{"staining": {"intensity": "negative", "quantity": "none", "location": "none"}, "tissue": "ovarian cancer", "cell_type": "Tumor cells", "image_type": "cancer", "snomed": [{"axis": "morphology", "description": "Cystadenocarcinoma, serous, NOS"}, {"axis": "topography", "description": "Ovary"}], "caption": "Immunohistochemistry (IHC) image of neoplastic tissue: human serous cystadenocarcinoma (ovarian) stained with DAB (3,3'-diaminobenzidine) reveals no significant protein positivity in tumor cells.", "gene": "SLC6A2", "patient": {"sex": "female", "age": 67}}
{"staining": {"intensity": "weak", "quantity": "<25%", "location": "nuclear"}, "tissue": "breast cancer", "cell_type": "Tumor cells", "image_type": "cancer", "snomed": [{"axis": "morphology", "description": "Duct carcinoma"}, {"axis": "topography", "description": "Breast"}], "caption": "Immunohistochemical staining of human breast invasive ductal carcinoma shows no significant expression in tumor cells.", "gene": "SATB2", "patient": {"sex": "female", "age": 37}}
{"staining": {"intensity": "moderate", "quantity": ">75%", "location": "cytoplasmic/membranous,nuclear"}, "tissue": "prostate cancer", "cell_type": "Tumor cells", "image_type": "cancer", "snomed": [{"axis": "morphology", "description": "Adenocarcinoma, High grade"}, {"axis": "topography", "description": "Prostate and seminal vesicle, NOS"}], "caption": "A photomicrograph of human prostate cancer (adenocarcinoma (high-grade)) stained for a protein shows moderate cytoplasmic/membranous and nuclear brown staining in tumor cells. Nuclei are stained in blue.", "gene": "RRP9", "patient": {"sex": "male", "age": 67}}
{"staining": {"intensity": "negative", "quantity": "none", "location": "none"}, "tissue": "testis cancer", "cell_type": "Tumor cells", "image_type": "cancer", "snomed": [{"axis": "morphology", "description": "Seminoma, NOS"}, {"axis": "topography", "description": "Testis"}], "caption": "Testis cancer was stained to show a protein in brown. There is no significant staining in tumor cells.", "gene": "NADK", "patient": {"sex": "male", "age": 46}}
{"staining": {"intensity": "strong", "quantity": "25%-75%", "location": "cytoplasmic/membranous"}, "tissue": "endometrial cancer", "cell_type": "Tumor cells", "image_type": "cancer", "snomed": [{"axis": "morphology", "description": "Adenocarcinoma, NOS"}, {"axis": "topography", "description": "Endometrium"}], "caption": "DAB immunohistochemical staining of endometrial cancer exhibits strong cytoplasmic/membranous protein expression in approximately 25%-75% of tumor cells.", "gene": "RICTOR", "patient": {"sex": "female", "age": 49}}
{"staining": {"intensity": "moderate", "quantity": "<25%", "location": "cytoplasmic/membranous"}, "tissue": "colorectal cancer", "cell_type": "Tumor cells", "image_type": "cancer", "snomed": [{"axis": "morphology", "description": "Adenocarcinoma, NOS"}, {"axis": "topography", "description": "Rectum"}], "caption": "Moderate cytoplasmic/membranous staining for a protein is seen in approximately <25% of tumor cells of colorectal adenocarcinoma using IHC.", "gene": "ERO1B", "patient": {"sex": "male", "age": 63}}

- **TASK**: Reproduce each line in the listing above that mentions the string "expression".

- **REPLY TO THE EXERCISE**:
{"staining": {"intensity": "weak", "quantity": "<25%", "location": "nuclear"}, "tissue": "breast cancer", "cell_type": "Tumor cells", "image_type": "cancer", "snomed": [{"axis": "morphology", "description": "Duct carcinoma"}, {"axis": "topography", "description": "Breast"}], "caption": "Immunohistochemical staining of human breast invasive ductal carcinoma shows no significant expression in tumor cells.", "gene": "SATB2", "patient": {"sex": "female", "age": 37}}
{"staining": {"intensity": "strong", "quantity": "25%-75%", "location": "cytoplasmic/membranous"}, "tissue": "endometrial cancer", "cell_type": "Tumor cells", "image_type": "cancer", "snomed": [{"axis": "morphology", "description": "Adenocarcinoma, NOS"}, {"axis": "topography", "description": "Endometrium"}], "caption": "DAB immunohistochemical staining of endometrial cancer exhibits strong cytoplasmic/membranous protein expression in approximately 25%-75% of tumor cells.", "gene": "RICTOR", "patient": {"sex": "female", "age": 49}}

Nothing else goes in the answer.